You are viewing a plain text version of this content. The canonical link for it is here.
Posted to commits@nutch.apache.org by Apache Wiki <wi...@apache.org> on 2005/06/10 16:51:33 UTC
[Nutch Wiki] Update of "MultiLingualSupport" by JeromeCharron

Dear Wiki user,

You have subscribed to a wiki page or wiki category on "Nutch Wiki" for change notification.

The following page has been changed by JeromeCharron:
http://wiki.apache.org/nutch/MultiLingualSupport

The comment on the change is:
First proposal version

New page:
== Multi-Lingual Support in Nutch ==
'''Jérôme Charron'''

'''''10 June 2005'''''

'''DRAFT'''


== Introduction ==
The goal of this proposal is to provide a solution for multi-lingual support in Nutch. Multi-lingual support means to be able to use a language specific [http://lucene.apache.org/java/docs/api/org/apache/lucene/analysis/Analyzer.html Analyzer] during searching and analyzing.

== Configuration ==
The configuration of this behaviour is done using the `analyzis.analyzer.impl` and `searcher.analyzer.impl` configuration properties.
Each of this property can get the following values:
 * `default`: means that the default `Analyzer` implementation (ie `NutchAnalyzer`) will be used (similar to the actual implementation).
 * `auto`: means that the `Analyzer` implementation used will be determined by the `NutchAnalyzerFactory`.
 * `<classname>`: means that the `Analyzer` implementation used will be the those specified by the `<classname>` (add the ability to tune Nutch for a specified language and only this one).
__QUESTION__: Does it really make sense to have two configuration properties?

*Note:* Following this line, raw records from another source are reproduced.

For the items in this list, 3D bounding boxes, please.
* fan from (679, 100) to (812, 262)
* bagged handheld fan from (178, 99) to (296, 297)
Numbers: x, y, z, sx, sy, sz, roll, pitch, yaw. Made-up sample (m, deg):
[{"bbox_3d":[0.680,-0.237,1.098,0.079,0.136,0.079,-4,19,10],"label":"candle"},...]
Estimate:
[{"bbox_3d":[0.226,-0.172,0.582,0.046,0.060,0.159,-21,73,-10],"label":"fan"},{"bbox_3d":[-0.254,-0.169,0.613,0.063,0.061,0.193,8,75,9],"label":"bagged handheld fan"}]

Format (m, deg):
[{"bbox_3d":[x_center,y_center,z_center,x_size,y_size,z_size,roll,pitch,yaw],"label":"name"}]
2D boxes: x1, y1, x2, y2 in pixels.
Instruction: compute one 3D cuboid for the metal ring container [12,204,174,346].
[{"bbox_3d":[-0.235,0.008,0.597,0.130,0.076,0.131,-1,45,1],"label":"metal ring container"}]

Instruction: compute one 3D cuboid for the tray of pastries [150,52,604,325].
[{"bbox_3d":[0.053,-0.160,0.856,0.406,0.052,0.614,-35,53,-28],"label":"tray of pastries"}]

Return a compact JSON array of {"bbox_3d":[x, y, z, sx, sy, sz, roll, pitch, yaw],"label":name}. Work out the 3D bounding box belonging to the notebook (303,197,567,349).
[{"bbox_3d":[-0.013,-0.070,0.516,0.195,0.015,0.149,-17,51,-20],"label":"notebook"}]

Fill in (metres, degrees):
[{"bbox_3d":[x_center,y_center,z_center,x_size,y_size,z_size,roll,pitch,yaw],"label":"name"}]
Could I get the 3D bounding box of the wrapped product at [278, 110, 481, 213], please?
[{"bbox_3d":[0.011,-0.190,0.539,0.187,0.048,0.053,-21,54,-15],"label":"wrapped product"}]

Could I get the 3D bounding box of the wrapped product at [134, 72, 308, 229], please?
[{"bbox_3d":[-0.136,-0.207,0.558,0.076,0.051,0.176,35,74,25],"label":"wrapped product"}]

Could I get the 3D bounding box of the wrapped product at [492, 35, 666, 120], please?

== NutchAnalyzerFactory ==
The `NutchAnalyzerFactory` class is responsible of instanciating the `Analyzer` implementation to use depending on the Nutch configuration and a specified language code. 

=== Implementation Finder ===

The `NutchAnalyzerFactory` policy for instanciating an `Analyzer` is as follow:
 * If `*.analyzer.impl` configuration parameter equals `default` then the `NutchAnalyzerFactory` simply returns the standard `NutchDocumentAnalyzer` implementation.
 * If `*.analyzer.impl` configuration parameter equals `auto` then the `NutchAnalyzerFactory` :
  * Returns the implementation specified in the `AnalyzerMap.properties` file for the specified language.
  * Returns the standard `NutchDocumentAnalyzer` implementation if the specified language is null, or if not mapping exists in the `AnalyzerMap.properties` file.

=== AnalyzerMap.properties ===
This properties file maintains mapping between languages codes and `Analyzer` implementation to use:
{{{
fr.analyzer=org.apache.lucene.analyzis.fr.FrenchAnalyzer
de.analyzer=org.apache.lucene.analyzis.de.GermanAnalyzer
...
}}}

== Analyzis ==

The language specific analyzis is based on the result of the LanguageIdentifierPlugin.

The only impact on the analyzis code is on the part of the code of the `IndexSegment` that add a document to the index:
{{{
indexWriter.addDocument(doc);
}}}
should be replaced by
{{{
indexWriter.addDocument(doc, NutchAnalyzerFactory.get(doc.get("lang")));
}}}
so that, the `IndexWriter` is called with the good `Analyzer` implementation.

== Searcher ==

The language specific searcher will be based on a ##lang## attribute like for the Analysis. But this `lang` attribute in this case must be retrieved from the front-end using the following policy:
 1. Use an optional `lang` attribute provided by the search interface.
 2. If no such attribute is provided by the search interface, then uses the Browser language.

The only impact on the searcher code is to add the following method in the `Query` class:
{{{
public static Query parse(String queryString, String lang) throws IOException;
}}}
This method then uses the `NutchAnalyzerFactory` to retrieve the analyzer to use for parsing the specified query.